Дальше в кино слов не было, разбойники под печальную оркестровую музыку несли хоронить кого-то. Наталья ждала, когда заговорят. И через несколько секунд траурную процессию сменили несущиеся во весь опор конные казаки и дружная залихватская песня с посвистом: «ЭХ, НЕ ЖАЛЕЙ!..»
Впрочем, чего не стоит жалеть, Наталья не стала выяснять, потому что моментально отключила звук.
– Ну вот, все будет хорошо, – удовлетворенная ответами, она положила «лентяйку».
Алка все еще изумленно моргала.
– А я так не в первый раз делаю, – рассмеялась Наталья ее изумлению. – Однажды точно так же задала «Культуре» вопрос: а стоит ли мне вообще знакомиться с мужчинами? Привыкла жить одна, да и дело к пенсии… Включила телик, а там киношка военная идет, какой-то мужик в форме спрашивает пацаненка: «Зачем тебе граната, чтоб взорваться вместе с ней?» Ну, я и сделала вывод: зачем знакомиться с кем-то – мне же хуже будет. И вообще, я вычитала где-то подтверждение своим мыслям: жизнь нам постоянно делает подсказки, а мы слепы и глухи к ним. Случайно услышанная чужая фраза, отрывок из газетной статьи, какой-нибудь плакат, попавшийся на глаза… Правда-правда! Что б тебе в пример привести? Ну вот… Еду как-то в автобусе, настроение – жуть, жить неохота, прямо тупик какой-то… Взгляд скользит бессмысленно по надписи над дверями, где обычно висит абсолютно тупое, по-моему, объявление: «ВЫХОДА НЕТ» (то есть: нечего сюда соваться, уважаемый пассажир, шуруй к центральным дверям!)… Мне бы как раз в тему такое! А нет, другое висит! Читаю с приятным удивлением: «ВЫХОД РЯДОМ». И стрелочка, заботливо нарисованная, указывает в сторону центральной площадки автобуса. Вот так! Да рядом выход-то!

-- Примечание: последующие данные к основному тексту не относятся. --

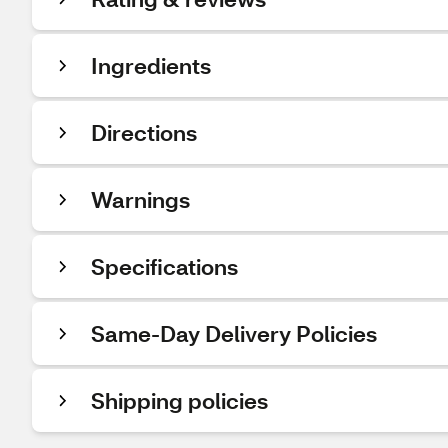
Ingredients
Directions
Warnings
Specifications
Same-Day Delivery Policies
Shipping policies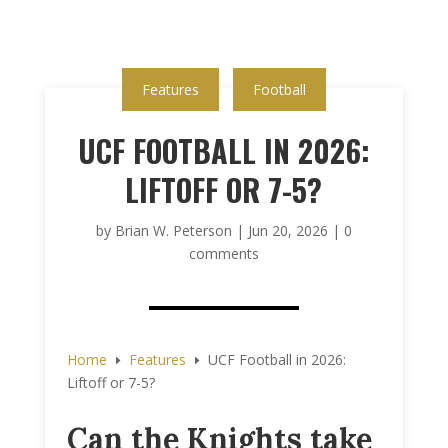
Features
Football
UCF FOOTBALL IN 2026:
LIFTOFF OR 7-5?
by
Brian W. Peterson
|
Jun 20, 2026
|
0
comments
Home
Features
UCF Football in 2026:
E
E
Liftoff or 7-5?
Can the Knights take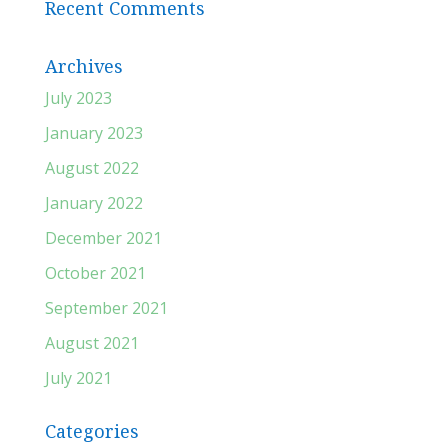
Recent Comments
Archives
July 2023
January 2023
August 2022
January 2022
December 2021
October 2021
September 2021
August 2021
July 2021
Categories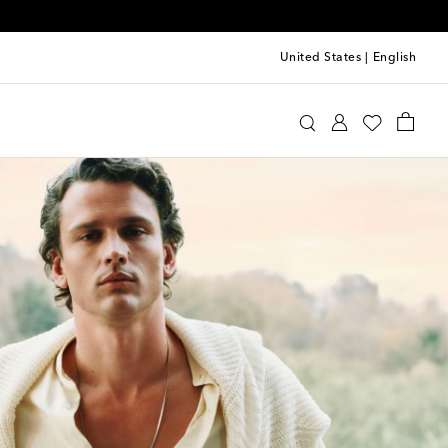
United States
|
English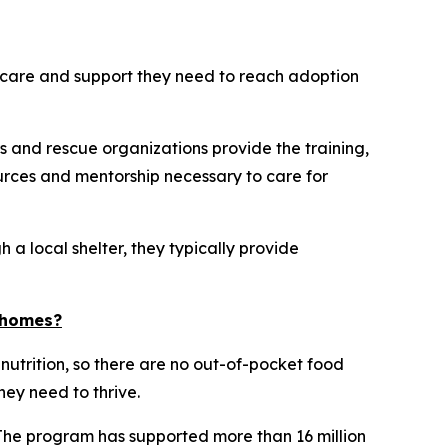
he care and support they need to reach adoption
s and rescue organizations provide the training,
rces and mentorship necessary to care for
 a local shelter, they typically provide
d homes?
 nutrition, so there are no out-of-pocket food
hey need to thrive.
 The program has supported more than 16 million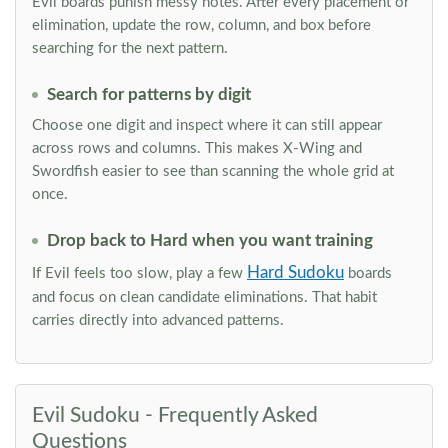
Evil boards punish messy notes. After every placement or
elimination, update the row, column, and box before
searching for the next pattern.
Search for patterns by digit
Choose one digit and inspect where it can still appear
across rows and columns. This makes X-Wing and
Swordfish easier to see than scanning the whole grid at
once.
Drop back to Hard when you want training
Hard Sudoku
If Evil feels too slow, play a few
boards
and focus on clean candidate eliminations. That habit
carries directly into advanced patterns.
Evil Sudoku - Frequently Asked
Questions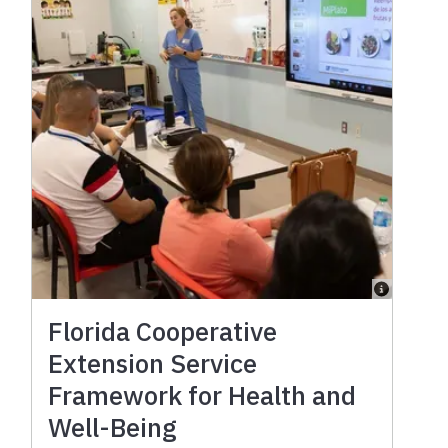
Florida Cooperative
Extension Service
Framework for Health and
Well-Being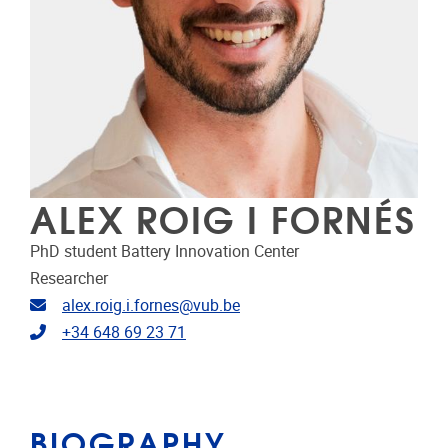
ALEX ROIG I FORNÉS
PhD student Battery Innovation Center
Researcher
Email address
alex.roig.i.fornes@vub.be
Telephone
+34 648 69 23 71
BIOGRAPHY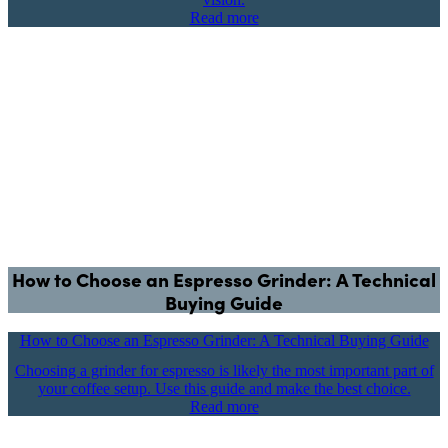
Read more
How to Choose an Espresso Grinder: A Technical
Buying Guide
How to Choose an Espresso Grinder: A Technical Buying Guide
Choosing a grinder for espresso is likely the most important part of
your coffee setup. Use this guide and make the best choice.
Read more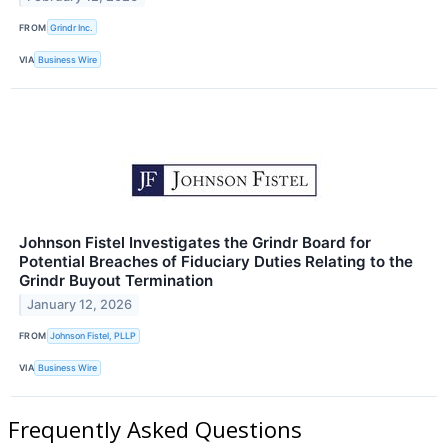
FROM
Grindr Inc.
VIA
Business Wire
Johnson Fistel Investigates the Grindr Board for
Potential Breaches of Fiduciary Duties Relating to the
Grindr Buyout Termination
January 12, 2026
FROM
Johnson Fistel, PLLP
VIA
Business Wire
Frequently Asked Questions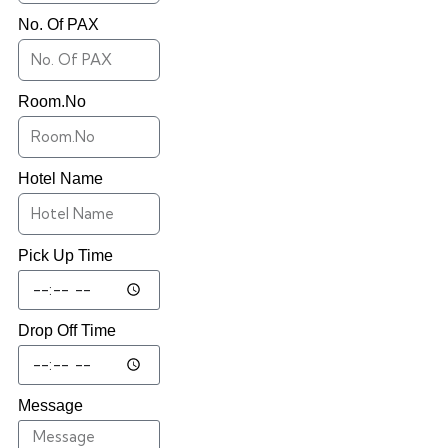
No. Of PAX
Room.No
Hotel Name
Pick Up Time
Drop Off Time
Message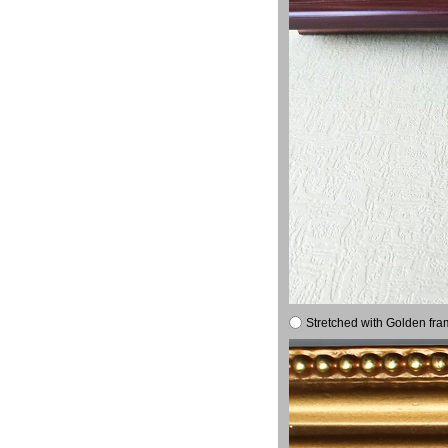
Stretched with Golden fra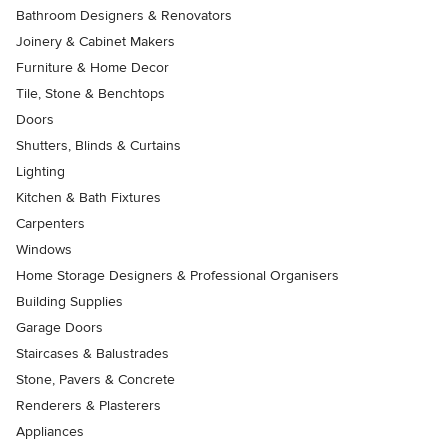
Bathroom Designers & Renovators
Joinery & Cabinet Makers
Furniture & Home Decor
Tile, Stone & Benchtops
Doors
Shutters, Blinds & Curtains
Lighting
Kitchen & Bath Fixtures
Carpenters
Windows
Home Storage Designers & Professional Organisers
Building Supplies
Garage Doors
Staircases & Balustrades
Stone, Pavers & Concrete
Renderers & Plasterers
Appliances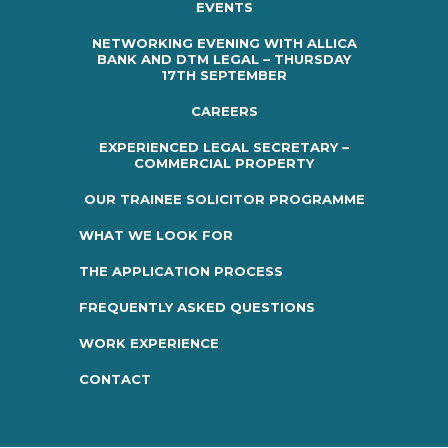
EVENTS
NETWORKING EVENING WITH ALLICA
BANK AND DTM LEGAL – THURSDAY
17TH SEPTEMBER
CAREERS
EXPERIENCED LEGAL SECRETARY –
COMMERCIAL PROPERTY
OUR TRAINEE SOLICITOR PROGRAMME
WHAT WE LOOK FOR
THE APPLICATION PROCESS
FREQUENTLY ASKED QUESTIONS
WORK EXPERIENCE
CONTACT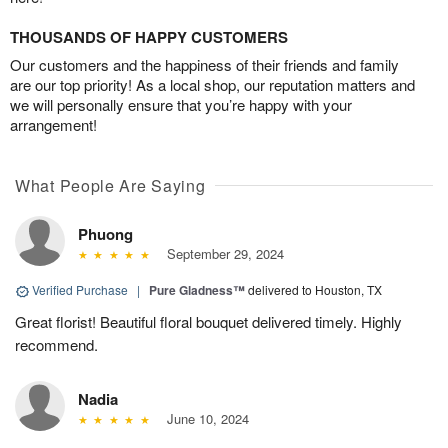
THOUSANDS OF HAPPY CUSTOMERS
Our customers and the happiness of their friends and family
are our top priority! As a local shop, our reputation matters and
we will personally ensure that you’re happy with your
arrangement!
What People Are Saying
Phuong
September 29, 2024
Verified Purchase
|
Pure Gladness™
delivered to Houston, TX
Great florist! Beautiful floral bouquet delivered timely. Highly
recommend.
Nadia
June 10, 2024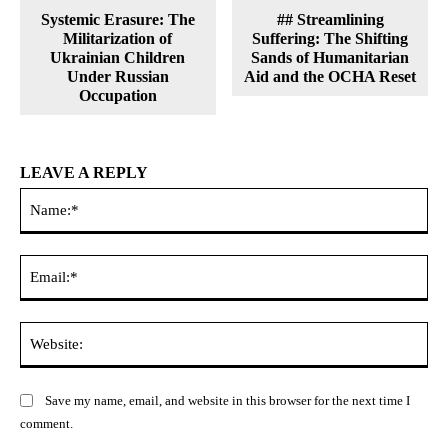
Systemic Erasure: The
## Streamlining
Militarization of
Suffering: The Shifting
Ukrainian Children
Sands of Humanitarian
Under Russian
Aid and the OCHA Reset
Occupation
LEAVE A REPLY
Na
Ema
Web
Save my name, email, and website in this browser for the next time I
comment.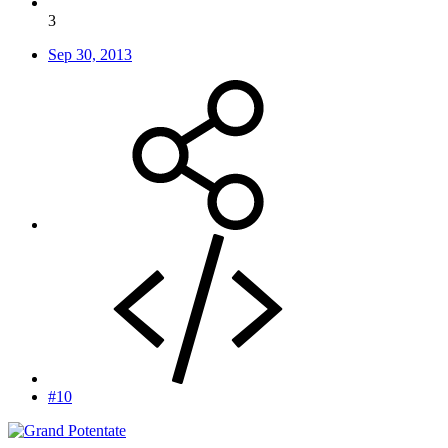
3
Sep 30, 2013
#10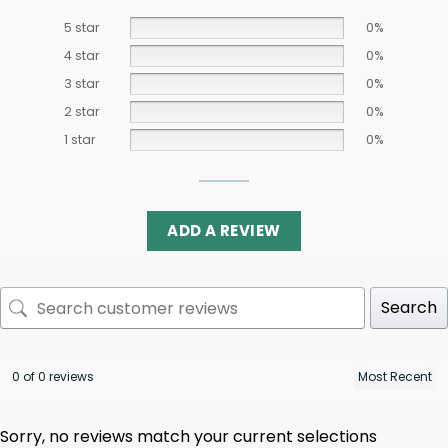
5 star
0%
4 star
0%
3 star
0%
2 star
0%
1 star
0%
ADD A REVIEW
Search
0 of 0 reviews
Sorry, no reviews match your current selections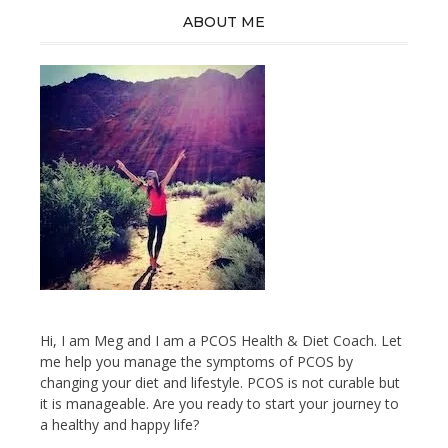
ABOUT ME
Hi, I am Meg and I am a PCOS Health & Diet Coach. Let
me help you manage the symptoms of PCOS by
changing your diet and lifestyle. PCOS is not curable but
it is manageable. Are you ready to start your journey to
a healthy and happy life?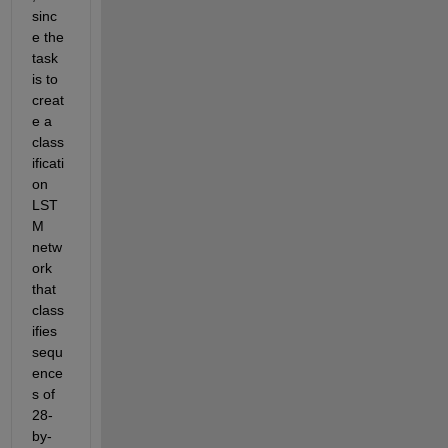
sinc
e the 
task 
is to 
creat
e a 
class
ificati
on 
LST
M 
netw
ork 
that 
class
ifies 
sequ
ence
s of 
28-
by-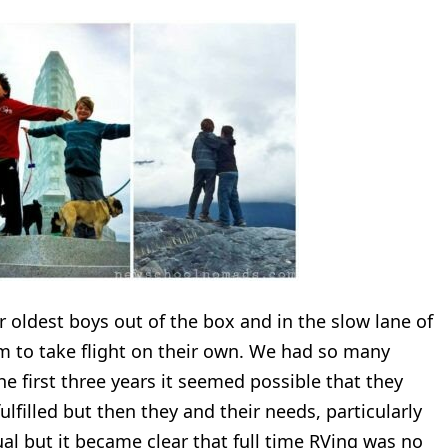
r oldest boys out of the box and in the slow lane of
hem to take flight on their own. We had so many
he first three years it seemed possible that they
filled but then they and their needs, particularly
ual but it became clear that full time RVing was no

Смотри внимательнее, а не реви! У меня настроение тогда на сто восемьдесят градусов развернулось, представляешь?
Алка представляла такое хорошо. Ее осунувшееся от болезни лицо осветилось от улыбки и даже как будто помолодело.
Потом они собрались в магазин. Переодевались каждая в своей комнате. Когда Наталья, полуодетая, вошла к Алке, чтобы взять из шкафа полотенце для ванной, Алка с завистью вздохнула:
– Какая у тебя хорошая фигура!
Наталья, ненавидевшая свое обремененное лишним весом тело, чуть не выронила из рук полотенце:
– Что?! Тебе нравится этот жир?!
– Какой жир? Красивое, роскошное тело, Наташа! Не то, что у меня…
Ну да, Алкины плечи по-старчески заострились, грудь, и без того небольшая, сморщилась, Да и какая грудь – ее вовсе не было под блузкой… Но зато тонкая талия и аккуратные бедра вместе составляли симпатичную рюмочку, опрокинутую вверх дном. А вот Натальины «роскошные» бедра вылезали из летних брюк, живот приходилось все время втягивать, чтобы не висел – такое мучение!
– И ты хочешь себе такое? – Наталья смачно похлопала себя по мягкому животу.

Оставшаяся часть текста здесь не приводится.